PASSAGE TO READ>
At the back of the pack, we immediately grasped what the day would hold.  In the micro-climate around Chain O Lakes State Park, we've often seen weather different from the areas near it.   For this race, this meant 7" of powdery, dry snow.   We didn't see such snow driving to the race site from the south.  But it was very evident, as you can see in these photos.




The trails are wide on this course but the snow effectively turned them into single tracks.   An ATV had driven over the snow ahead of us in an attempt to pack it somewhat.   However, the temperatures didn't let the snow pack;  instead there were a pair of "depressions" where the the ATV tires had been.   Jon and I chuckled afterwards at the day-long toggling, trying to find which rut was more runnable.  It was funny, because we never found a better track...both were tough.

The snow was so soft and powdery, running was difficult.   At every foot plant, my foot would schooch or turn or slide; there was never a firm launch to the next step.  It most closely resembled running on soft sand at a beach.   Only without the nice warm sea breeze.

Between miles 2 and 4 (the first aid station), I reset expectations for the day.   Self, I told myself, this is gonna be a long slow day in the woods.   Drop any expectations other than finishing, keep moving and enjoy any treats which may come your way.























And so it went.

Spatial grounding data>
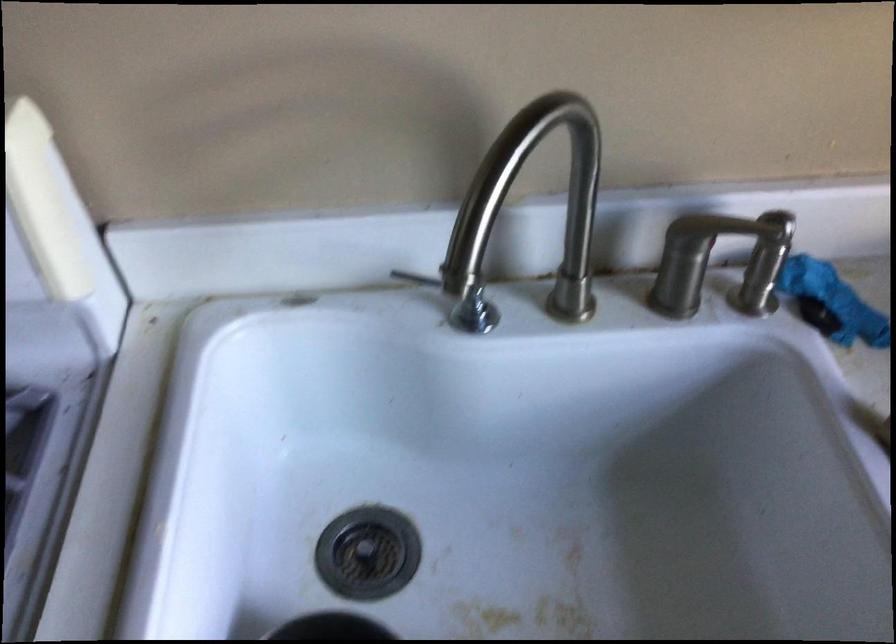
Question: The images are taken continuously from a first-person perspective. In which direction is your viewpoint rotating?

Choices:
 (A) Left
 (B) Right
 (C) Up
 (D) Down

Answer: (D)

EXERCISE REQUIREMENTS>
**A.** Copy the stretch of the snowy race report from "At the back" through "in these photos.".
**B.** Write out the listing again with "rotating" replaced by "turning" and everything else left as it is, omitting the pictures.

ANSWERS FOR THE EXERCISE>
**A.**
At the back of the pack, we immediately grasped what the day would hold.  In the micro-climate around Chain O Lakes State Park, we've often seen weather different from the areas near it.   For this race, this meant 7" of powdery, dry snow.   We didn't see such snow driving to the race site from the south.  But it was very evident, as you can see in these photos.

**B.**
Question: The images are taken continuously from a first-person perspective. In which direction is your viewpoint turning?

Choices:
 (A) Left
 (B) Right
 (C) Up
 (D) Down

Answer: (D)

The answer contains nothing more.